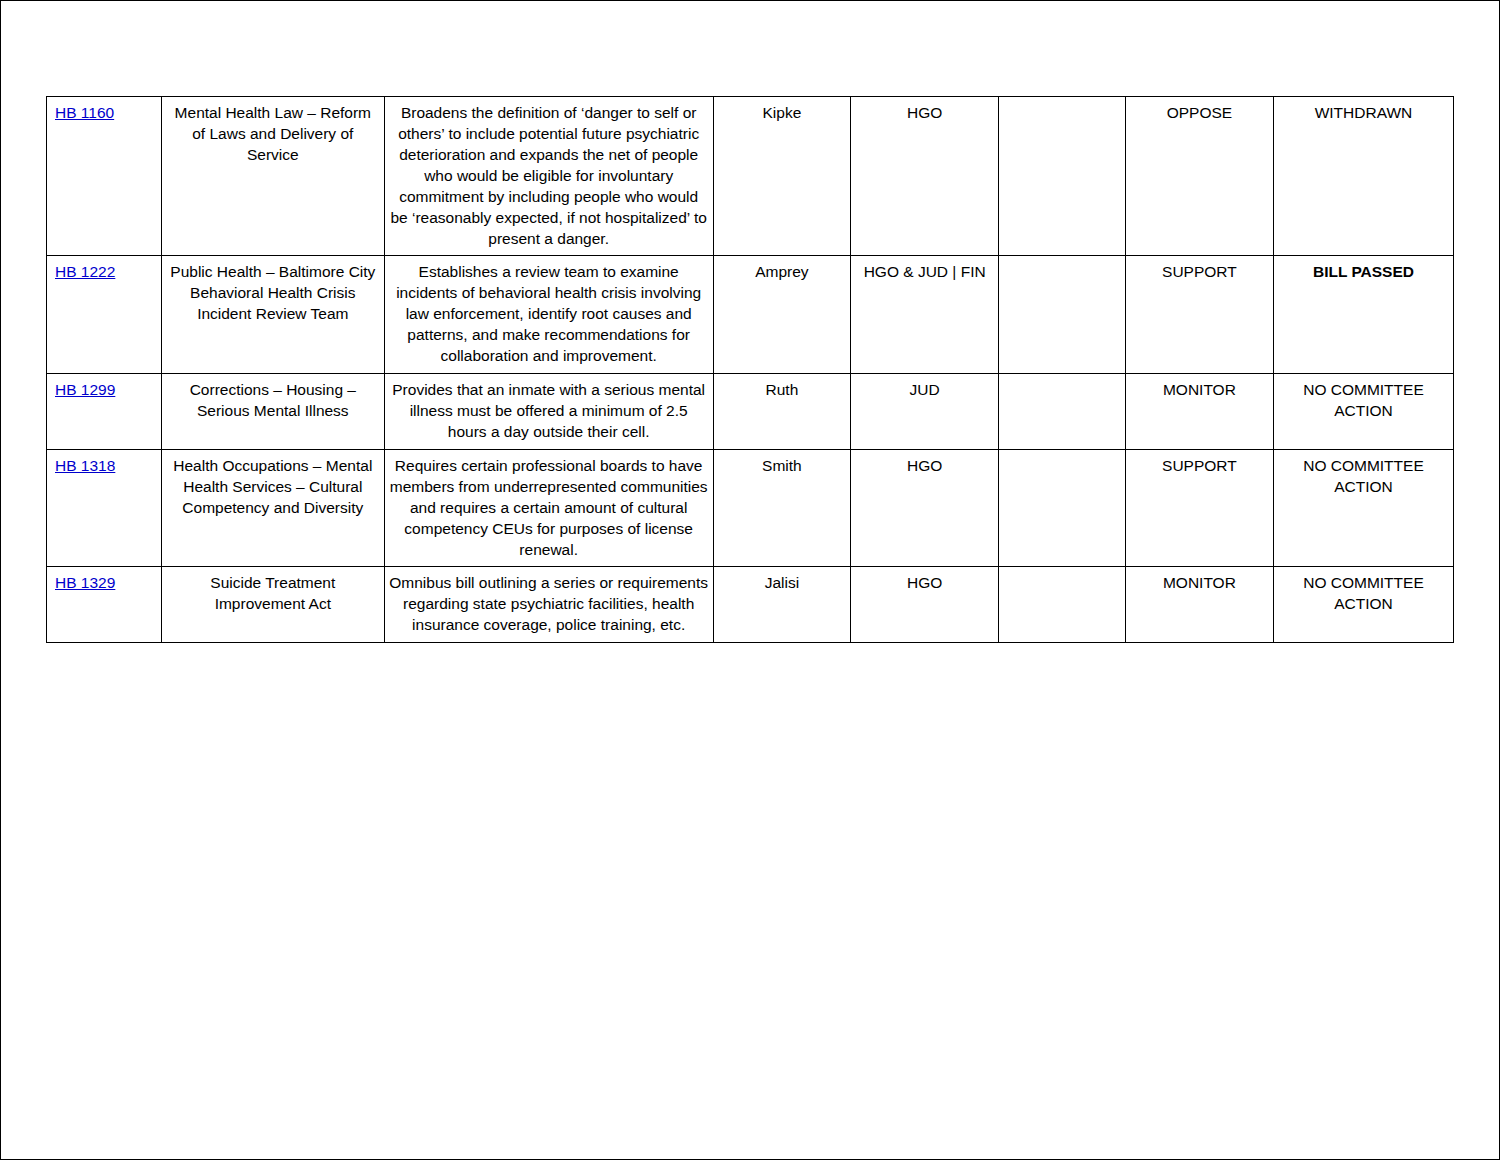| HB 1160 | Mental Health Law – Reform of Laws and Delivery of Service | Broadens the definition of ‘danger to self or others’ to include potential future psychiatric deterioration and expands the net of people who would be eligible for involuntary commitment by including people who would be ‘reasonably expected, if not hospitalized’ to present a danger. | Kipke | HGO | | OPPOSE | WITHDRAWN |
| HB 1222 | Public Health – Baltimore City Behavioral Health Crisis Incident Review Team | Establishes a review team to examine incidents of behavioral health crisis involving law enforcement, identify root causes and patterns, and make recommendations for collaboration and improvement. | Amprey | HGO & JUD / FIN | | SUPPORT | BILL PASSED |
| HB 1299 | Corrections – Housing – Serious Mental Illness | Provides that an inmate with a serious mental illness must be offered a minimum of 2.5 hours a day outside their cell. | Ruth | JUD | | MONITOR | NO COMMITTEE ACTION |
| HB 1318 | Health Occupations – Mental Health Services – Cultural Competency and Diversity | Requires certain professional boards to have members from underrepresented communities and requires a certain amount of cultural competency CEUs for purposes of license renewal. | Smith | HGO | | SUPPORT | NO COMMITTEE ACTION |
| HB 1329 | Suicide Treatment Improvement Act | Omnibus bill outlining a series or requirements regarding state psychiatric facilities, health insurance coverage, police training, etc. | Jalisi | HGO | | MONITOR | NO COMMITTEE ACTION |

### EXERCISE REQUIREMENTS
From the listing above, return every line that carries the string "MONITOR".

### ANSWER FOR THE TASK
| HB 1299 | Corrections – Housing – Serious Mental Illness | Provides that an inmate with a serious mental illness must be offered a minimum of 2.5 hours a day outside their cell. | Ruth | JUD | | MONITOR | NO COMMITTEE ACTION |
| HB 1329 | Suicide Treatment Improvement Act | Omnibus bill outlining a series or requirements regarding state psychiatric facilities, health insurance coverage, police training, etc. | Jalisi | HGO | | MONITOR | NO COMMITTEE ACTION |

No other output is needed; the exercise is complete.